[Start Provided data]

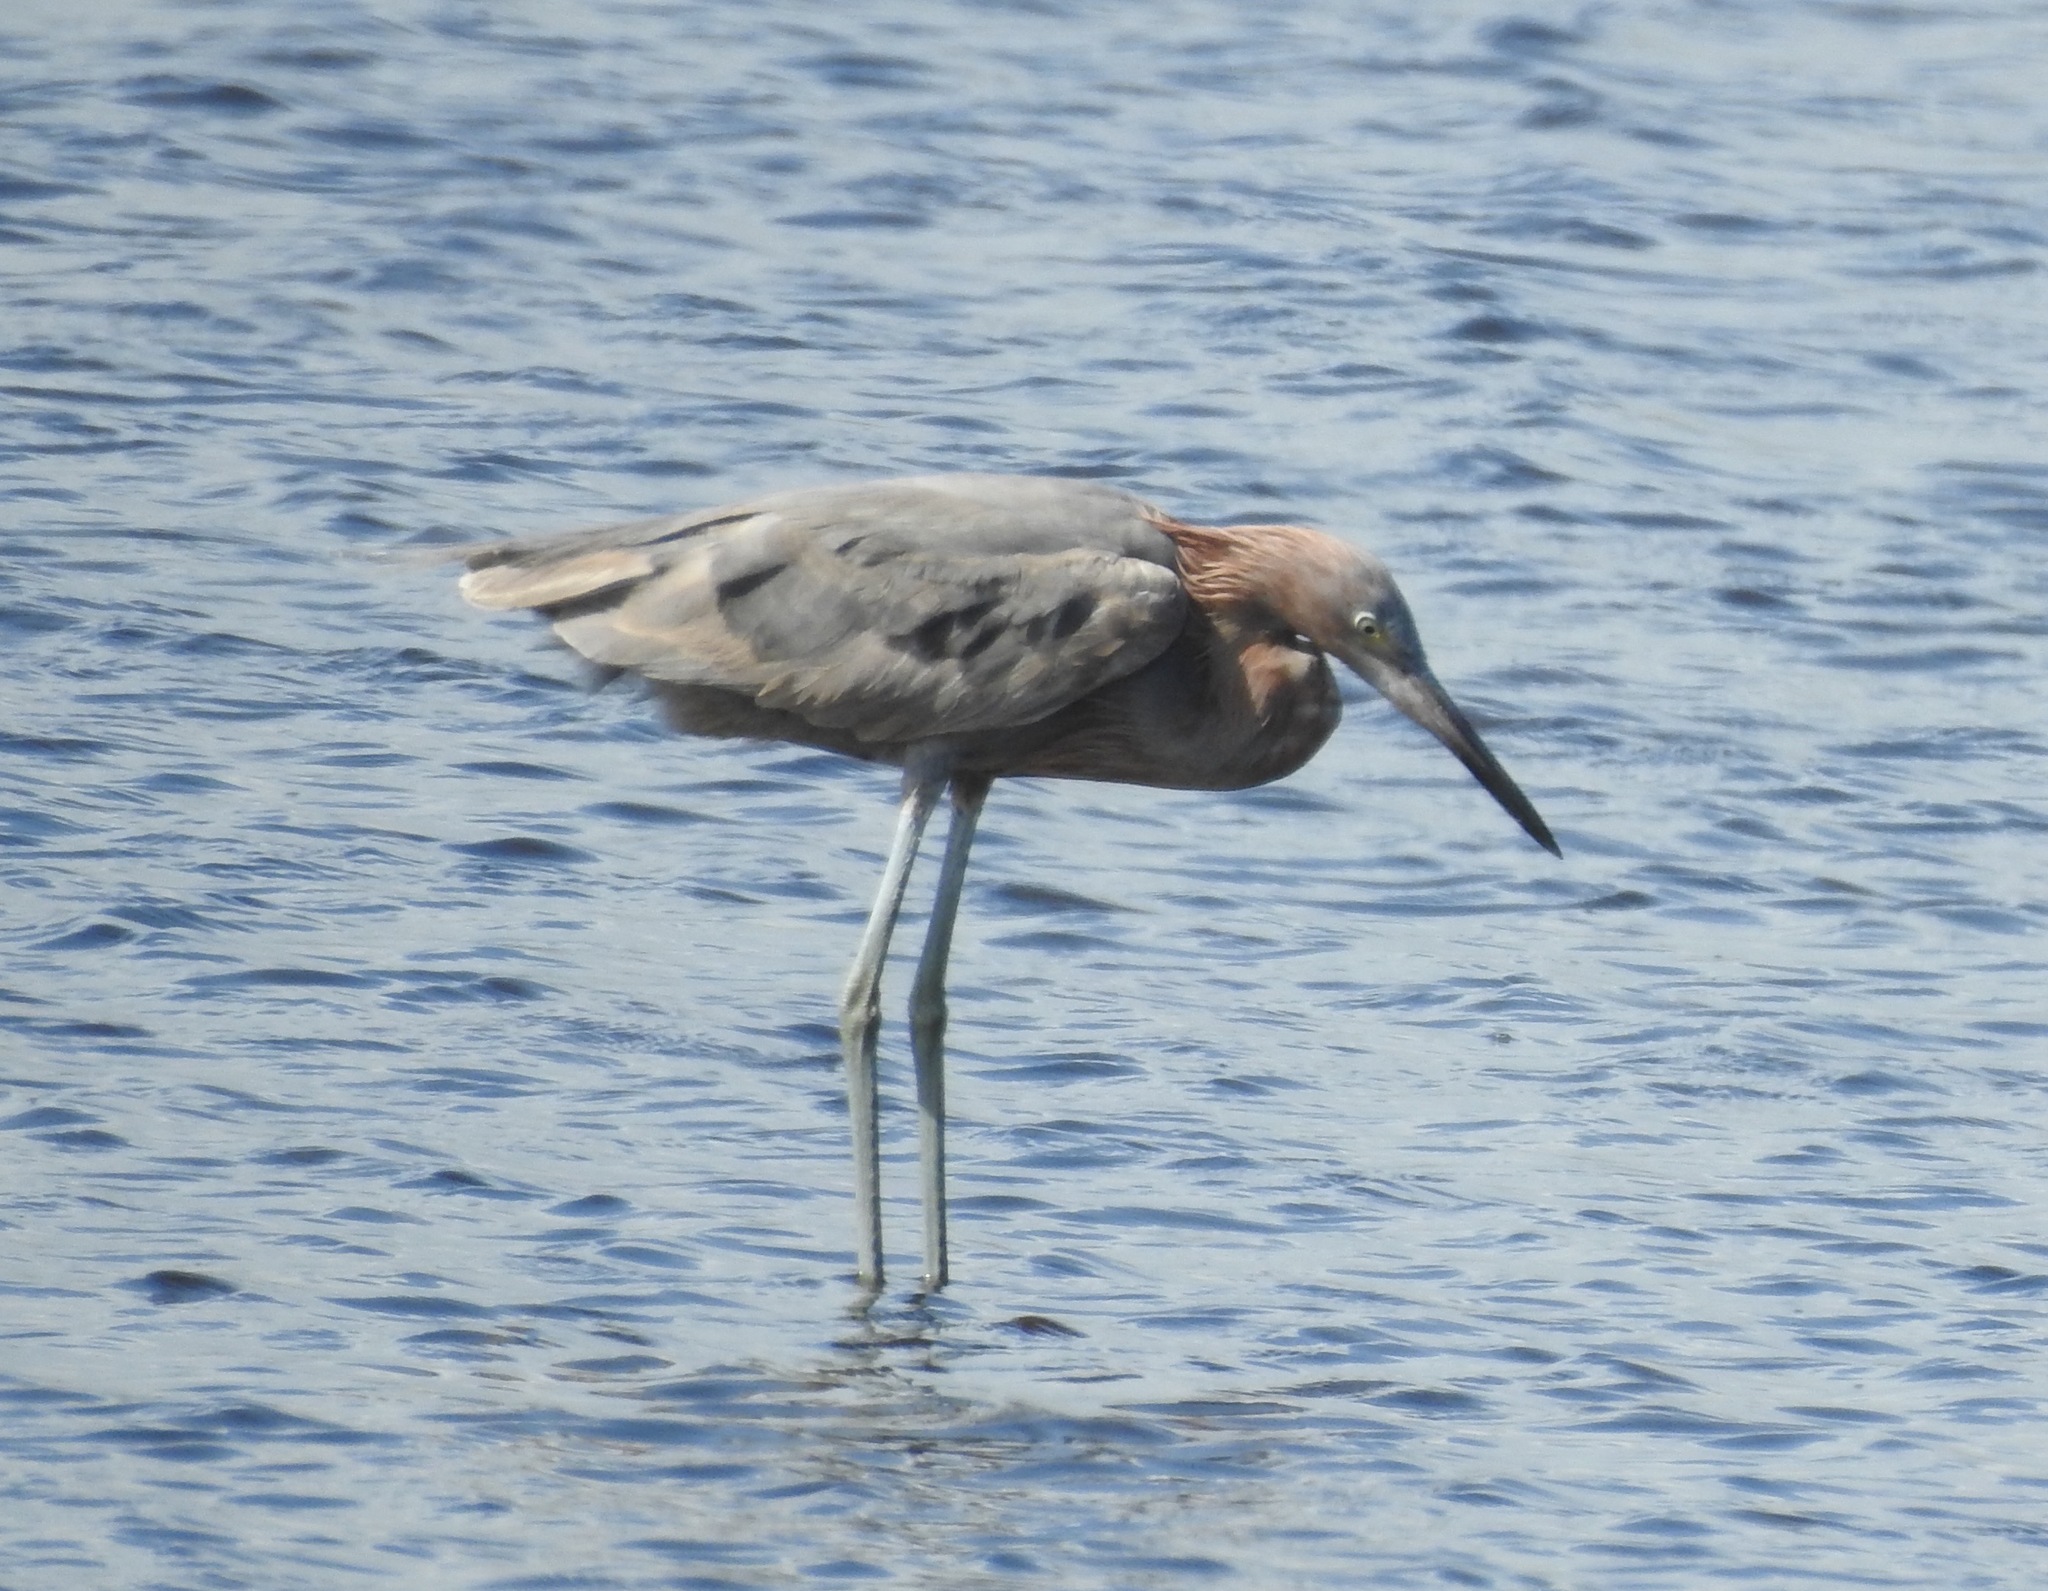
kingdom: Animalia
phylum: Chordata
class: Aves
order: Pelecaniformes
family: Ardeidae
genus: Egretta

[End Provided data]
[Start Provided data]

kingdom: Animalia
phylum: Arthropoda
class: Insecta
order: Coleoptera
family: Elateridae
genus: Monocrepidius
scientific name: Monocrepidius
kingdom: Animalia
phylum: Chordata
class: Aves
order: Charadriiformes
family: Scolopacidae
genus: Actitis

[End Provided data]

Please render the lines of the records as a numbered list, starting at the line that contains "genus: Monocrepidius" and ending at the line that contains "genus: Actitis", with both of those lines included. Leave out any blank lines.

> _Final result_
1. genus: Monocrepidius
2. scientific name: Monocrepidius
3. kingdom: Animalia
4. phylum: Chordata
5. class: Aves
6. order: Charadriiformes
7. family: Scolopacidae
8. genus: Actitis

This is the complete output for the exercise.